Comment 10 Thomas Zimmermann 2024-01-12 08:15:47 UTC
I'd say it's the same bug as bsc#1218229. Adding a dependency for now.
Comment 12 Takashi Iwai 2024-01-12 16:17:48 UTC
Another test in bsc#1218738 failed, so the package in OBS home:tiwai:bsc1218738 is likely still broken.  But it's still worth to try.

Meanwhile, another fix test kernel is being built in OBS home:tiwai:bsc1218738-2 repo.  Please check this one later, too.  It'll appear later at
  http://download.opensuse.org/repositories/home:/tiwai:/bsc1218738-2/pool/
Comment 13 Jim Henderson 2024-01-12 19:24:53 UTC
The kernel update from bsc1218738 seems to be working.

I've double checked, and 3D acceleration is enabled in the VM, and Wayland is being used.

The kernel update from bsc1218738-2 also seems to be working; as before 3D acceleration is enabled in the VM, and Wayland is in use.

I did also test forcing Xorg to run with nomodeset (only with the second update, but I can test the first if needed), but Xorg does not start.  I'll attach the Xorg.0.log file from that failed startup.
Comment 14 Jim Henderson 2024-01-12 19:27:13 UTC
Created attachment 871840 [details]
Xorg.0.log while running the kernel pulled from bsc1218738-2 and using nomodeset

See previous comment for details
Comment 15 Takashi Iwai 2024-01-12 20:31:47 UTC
Thanks for quick testing!

So it seems OK in your case, interestingly.  Could you check the kernel dmesg output with the *-2 kernel, just to be sure?

We're rebuilding yet another one in OBS home:tiwai:bsc128738-3 repo, since *-2 still had a minor issue.  If you have time, please test it later (once after the build finishes), too.
Comment 16 Jim Henderson 2024-01-12 21:39:31 UTC
Absolutely!  What specific information is useful out of dmesg, and in which test case - the one with nomodeset, or without?

Just want to make sure I pull the right info.
Comment 17 Takashi Iwai 2024-01-13 07:28:30 UTC
Just run the vm guest as usual with the acceleration enabled like before, and get the dmesg from the guest.
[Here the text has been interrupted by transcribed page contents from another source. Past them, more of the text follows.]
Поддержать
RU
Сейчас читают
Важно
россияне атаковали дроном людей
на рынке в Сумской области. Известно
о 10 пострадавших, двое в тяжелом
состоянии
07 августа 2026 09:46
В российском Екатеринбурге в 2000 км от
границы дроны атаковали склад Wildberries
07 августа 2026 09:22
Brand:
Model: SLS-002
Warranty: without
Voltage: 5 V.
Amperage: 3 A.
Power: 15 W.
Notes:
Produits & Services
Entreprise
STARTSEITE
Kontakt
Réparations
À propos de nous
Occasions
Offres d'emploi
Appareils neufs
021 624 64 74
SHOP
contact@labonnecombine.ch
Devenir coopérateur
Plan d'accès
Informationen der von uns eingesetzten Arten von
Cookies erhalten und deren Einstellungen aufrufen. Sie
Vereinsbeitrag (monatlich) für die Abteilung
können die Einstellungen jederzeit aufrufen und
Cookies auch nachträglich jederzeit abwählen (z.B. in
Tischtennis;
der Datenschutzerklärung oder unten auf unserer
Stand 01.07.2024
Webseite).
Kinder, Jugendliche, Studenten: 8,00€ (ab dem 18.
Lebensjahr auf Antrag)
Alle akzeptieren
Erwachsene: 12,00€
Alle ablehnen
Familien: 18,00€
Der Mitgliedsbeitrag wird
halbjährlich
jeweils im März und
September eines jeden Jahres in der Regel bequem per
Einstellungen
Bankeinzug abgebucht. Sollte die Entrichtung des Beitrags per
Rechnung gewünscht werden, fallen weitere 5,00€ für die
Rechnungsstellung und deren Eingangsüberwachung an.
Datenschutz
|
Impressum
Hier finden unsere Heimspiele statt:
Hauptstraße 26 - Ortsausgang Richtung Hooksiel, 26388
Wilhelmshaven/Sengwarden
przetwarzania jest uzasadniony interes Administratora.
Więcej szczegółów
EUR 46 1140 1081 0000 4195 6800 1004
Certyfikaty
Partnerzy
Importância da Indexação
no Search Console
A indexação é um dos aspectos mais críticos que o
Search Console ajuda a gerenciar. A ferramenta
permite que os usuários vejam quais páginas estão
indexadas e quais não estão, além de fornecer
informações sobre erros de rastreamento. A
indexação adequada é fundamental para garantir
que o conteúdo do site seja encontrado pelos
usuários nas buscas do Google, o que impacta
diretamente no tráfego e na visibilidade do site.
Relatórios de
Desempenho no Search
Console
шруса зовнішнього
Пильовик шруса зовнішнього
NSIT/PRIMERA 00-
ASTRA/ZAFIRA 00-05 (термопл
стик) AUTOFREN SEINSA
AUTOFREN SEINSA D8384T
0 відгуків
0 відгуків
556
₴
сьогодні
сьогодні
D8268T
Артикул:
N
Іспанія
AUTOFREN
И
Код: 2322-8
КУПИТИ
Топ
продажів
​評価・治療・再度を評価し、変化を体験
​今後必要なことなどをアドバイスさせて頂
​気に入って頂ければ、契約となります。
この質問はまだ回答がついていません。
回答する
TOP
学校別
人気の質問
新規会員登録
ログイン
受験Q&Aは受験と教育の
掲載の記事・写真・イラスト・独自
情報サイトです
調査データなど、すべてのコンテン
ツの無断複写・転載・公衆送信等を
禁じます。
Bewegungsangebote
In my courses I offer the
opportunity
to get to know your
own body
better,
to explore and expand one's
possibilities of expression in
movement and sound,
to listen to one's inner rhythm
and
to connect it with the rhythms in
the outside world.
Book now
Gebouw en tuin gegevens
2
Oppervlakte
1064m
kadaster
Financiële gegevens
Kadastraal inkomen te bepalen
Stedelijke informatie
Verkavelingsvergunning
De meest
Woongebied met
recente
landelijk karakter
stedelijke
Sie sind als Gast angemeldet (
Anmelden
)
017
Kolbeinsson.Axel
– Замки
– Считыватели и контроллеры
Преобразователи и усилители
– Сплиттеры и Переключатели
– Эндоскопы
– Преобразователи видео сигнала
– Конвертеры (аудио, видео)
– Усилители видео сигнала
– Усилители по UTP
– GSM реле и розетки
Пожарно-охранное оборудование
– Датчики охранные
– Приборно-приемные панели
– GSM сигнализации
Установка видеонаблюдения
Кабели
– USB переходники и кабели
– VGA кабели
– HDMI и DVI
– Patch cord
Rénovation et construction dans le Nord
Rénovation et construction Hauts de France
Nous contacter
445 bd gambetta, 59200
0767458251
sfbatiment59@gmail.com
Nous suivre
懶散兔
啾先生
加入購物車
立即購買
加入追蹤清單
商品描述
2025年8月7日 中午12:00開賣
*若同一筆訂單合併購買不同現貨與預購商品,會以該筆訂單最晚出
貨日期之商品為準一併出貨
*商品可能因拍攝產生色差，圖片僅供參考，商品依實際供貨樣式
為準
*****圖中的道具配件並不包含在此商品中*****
Now yet more update, OBS home:tiwai:bsc1218738-4 is being built.  Please check this one later rather.  Thanks!
Comment 18 Jim Henderson 2024-01-13 19:09:51 UTC
Created attachment 871858 [details]
dmesg output from the bsc1218738-4 kernel build

Updated to the bsc1218738-4 kernel, rebooted (leaving out the nomodeset parameter, with accel enabled), and pulled this dmesg output from the system per request.

Desktop still is functional when started in this way, and uses wayland.

With nomodeset, it switches to Xorg and still fails in the same way (just providing that data point; I assume that the focus is on the Wayland server's functionality and that's why there's no change on Xorg).
Comment 19 Jim Henderson 2024-01-18 18:33:21 UTC
Just wanted to check back and make sure that I sent everything that was needed with the last log.  Had someone else report this issue through the FB group as well, just FYI.
Comment 20 Takashi Iwai 2024-01-19 09:29:50 UTC
Now the fix landed in SLE15-SP5 branch.  It will be likely in the regular update in February.  Thanks for your report and tests!
Comment 21 Jim Henderson 2024-01-19 18:53:44 UTC
Excellent, thanks!  For users who need the fix before then in Leap 15.5, can they apply it from somewhere before it hits the regular channel?
Comment 22 Takashi Iwai 2024-01-20 08:36:04 UTC
KOTD (kernel of the day - which is built from the latest git branch) can be taken from OBS Kernel:SLE15-SP5 repo.  But it's an unofficial build, hence Secure Boot has to be turned off.
Comment 23 Jim Henderson 2024-01-20 18:15:58 UTC
Cool, thanks for that info.  If anyone asks, I'll let them know what they need to do.  Probably easier for them to roll back and lock the kernel update before updating, but nice to have the option.